The Fair Debt Collection Practices Act (“FDCPA”) grants borrowers the right generally to bar debt collectors from communicating with them.
Regardless of a “cease communication” instruction sent by the borrower, a servicer that is considered a debt collector under the FDCPA that provides disclosures to and communicates with the borrower to comply with the servicing rules regarding the following areas is not liable under the FDCPA:
- Error resolution;
- Requests for information;
- Force-placed insurance;
- Loss mitigation;
- ARM initial interest rate adjustment; and
- Periodic statement.
This conclusion does not extend to the notices/communications required by the early intervention rule and the ARM interest rate adjustment with corresponding payment change rule.

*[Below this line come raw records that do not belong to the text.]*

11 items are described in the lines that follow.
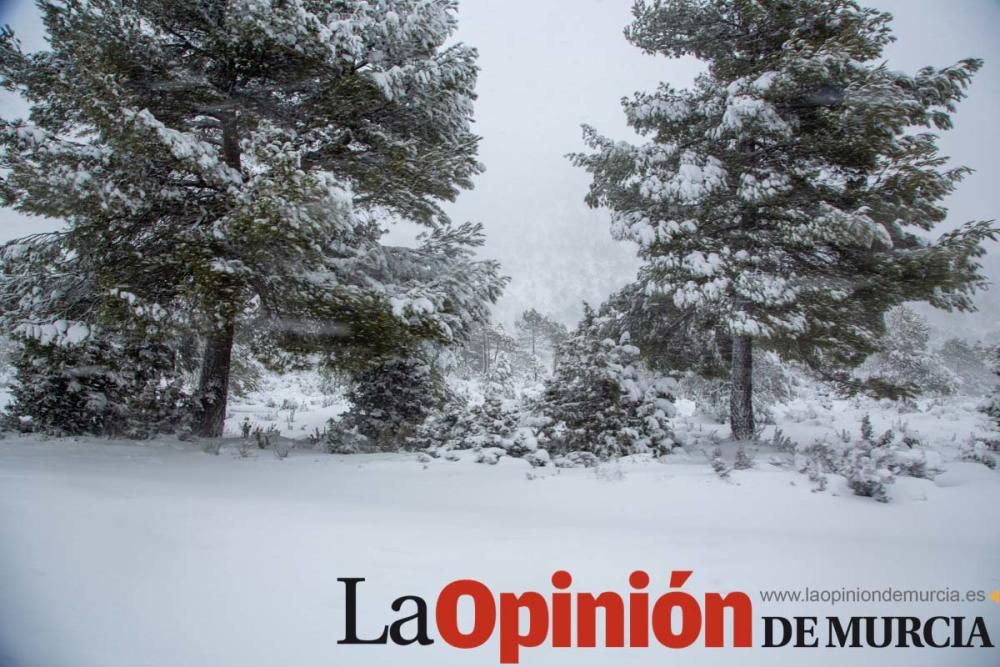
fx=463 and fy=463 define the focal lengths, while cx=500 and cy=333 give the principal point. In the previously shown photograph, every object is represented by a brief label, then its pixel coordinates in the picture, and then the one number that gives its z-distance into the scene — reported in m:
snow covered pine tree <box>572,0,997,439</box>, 6.71
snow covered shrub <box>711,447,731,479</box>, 5.10
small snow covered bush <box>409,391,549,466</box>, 7.18
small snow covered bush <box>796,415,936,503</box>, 4.38
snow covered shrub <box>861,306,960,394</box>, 25.67
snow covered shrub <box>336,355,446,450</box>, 8.21
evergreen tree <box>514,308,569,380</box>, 41.22
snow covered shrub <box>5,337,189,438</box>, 6.92
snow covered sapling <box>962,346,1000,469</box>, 6.38
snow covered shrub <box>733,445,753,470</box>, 5.65
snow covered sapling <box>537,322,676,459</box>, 6.98
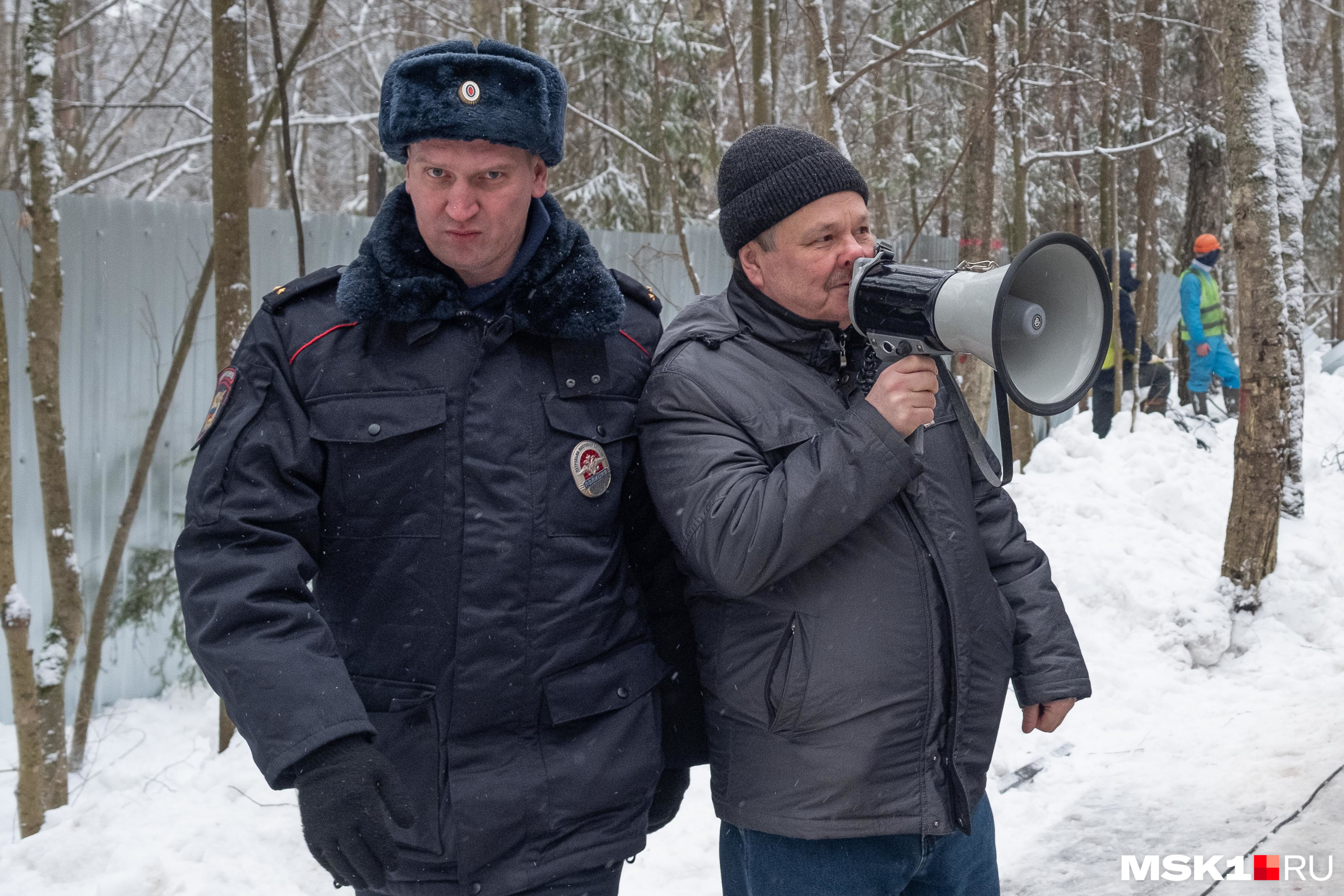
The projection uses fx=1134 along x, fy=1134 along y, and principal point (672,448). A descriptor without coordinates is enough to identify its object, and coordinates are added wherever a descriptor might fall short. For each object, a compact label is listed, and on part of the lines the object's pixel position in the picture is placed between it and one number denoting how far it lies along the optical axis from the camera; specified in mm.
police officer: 1879
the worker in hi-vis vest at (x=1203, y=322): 11305
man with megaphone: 1942
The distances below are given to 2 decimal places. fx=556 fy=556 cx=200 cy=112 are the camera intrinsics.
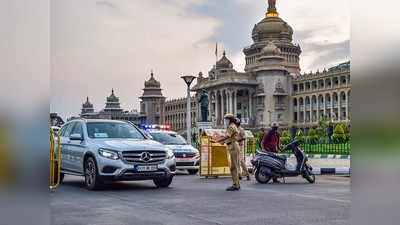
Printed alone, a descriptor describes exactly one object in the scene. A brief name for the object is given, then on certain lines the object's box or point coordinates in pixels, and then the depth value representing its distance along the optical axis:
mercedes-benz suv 8.31
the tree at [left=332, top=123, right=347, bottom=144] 33.04
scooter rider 10.87
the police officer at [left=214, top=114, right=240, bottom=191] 8.38
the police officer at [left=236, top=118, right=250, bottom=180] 10.07
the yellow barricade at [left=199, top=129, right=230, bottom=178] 11.80
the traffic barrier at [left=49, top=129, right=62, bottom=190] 7.04
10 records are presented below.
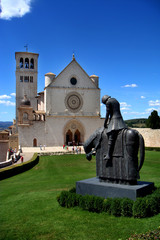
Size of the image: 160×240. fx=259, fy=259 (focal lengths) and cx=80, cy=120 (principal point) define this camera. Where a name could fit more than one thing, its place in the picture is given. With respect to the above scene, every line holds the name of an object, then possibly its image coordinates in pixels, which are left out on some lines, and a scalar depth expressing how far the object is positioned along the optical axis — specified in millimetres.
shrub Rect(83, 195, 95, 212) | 7924
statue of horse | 8281
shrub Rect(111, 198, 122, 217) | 7453
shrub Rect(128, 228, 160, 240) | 5516
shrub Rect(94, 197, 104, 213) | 7809
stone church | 48938
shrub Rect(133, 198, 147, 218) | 7180
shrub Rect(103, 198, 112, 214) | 7672
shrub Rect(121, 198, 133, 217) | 7336
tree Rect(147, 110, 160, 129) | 53862
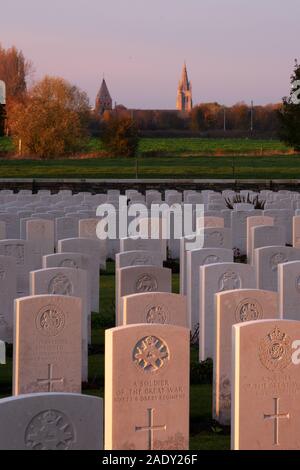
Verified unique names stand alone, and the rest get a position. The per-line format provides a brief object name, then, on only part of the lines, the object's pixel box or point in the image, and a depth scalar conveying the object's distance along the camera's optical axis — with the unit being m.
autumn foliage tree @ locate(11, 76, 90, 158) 52.66
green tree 43.09
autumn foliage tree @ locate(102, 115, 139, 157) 51.47
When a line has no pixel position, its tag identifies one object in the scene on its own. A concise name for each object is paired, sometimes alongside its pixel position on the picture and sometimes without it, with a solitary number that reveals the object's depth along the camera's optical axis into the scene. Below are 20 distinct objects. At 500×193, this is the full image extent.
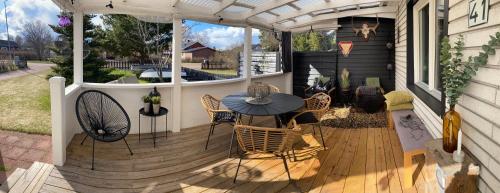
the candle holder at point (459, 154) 1.81
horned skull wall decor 7.52
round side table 4.40
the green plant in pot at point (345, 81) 7.79
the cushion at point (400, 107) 4.75
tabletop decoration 3.86
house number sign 1.71
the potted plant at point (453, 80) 1.86
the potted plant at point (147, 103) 4.45
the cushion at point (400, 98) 4.78
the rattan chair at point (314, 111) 4.00
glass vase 1.97
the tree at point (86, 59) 6.95
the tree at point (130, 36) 6.45
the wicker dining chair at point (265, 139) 2.86
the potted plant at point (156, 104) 4.41
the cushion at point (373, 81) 7.57
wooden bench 2.94
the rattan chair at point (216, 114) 4.14
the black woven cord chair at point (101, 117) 3.57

The error resolution, information requests, and loss mitigation servicing rules, respectively, require servicers to investigate and resolve certain borrower-reported errors relating to the servicing of the borrower’s mortgage loan, respond appropriately to borrower requests for information with respect to a borrower’s mortgage loan, and consider appropriately a borrower’s loss mitigation application. A borrower’s “cease communications” request according to the FDCPA should ordinarily be understood to exclude these categories of communication because the borrower has specifically requested the communication at issue.
Even if the borrower sends a “cease communications” request while a specific action the borrower requested of the servicer is in process, the borrower usually should be understood to have excluded the specific action from the general request to cease communication. Only if the borrower sends a communication to the servicer specifically withdrawing the request for the action may a servicer cease to carry out the requirements of the provisions above.
The servicing rule provisions regarding force-placed insurance, ARM initial rate adjustments, and periodic statements, respectively, require the servicer to provide borrowers with disclosures regarding the forced placement of hazard insurance, a disclosure regarding an ARM’s initial interest rate adjustment, and a periodic statement for each billing cycle. A servicer acting as a debt collector would not be liable under the FDCPA for complying with these requirements despite a borrower’s “cease communication” request.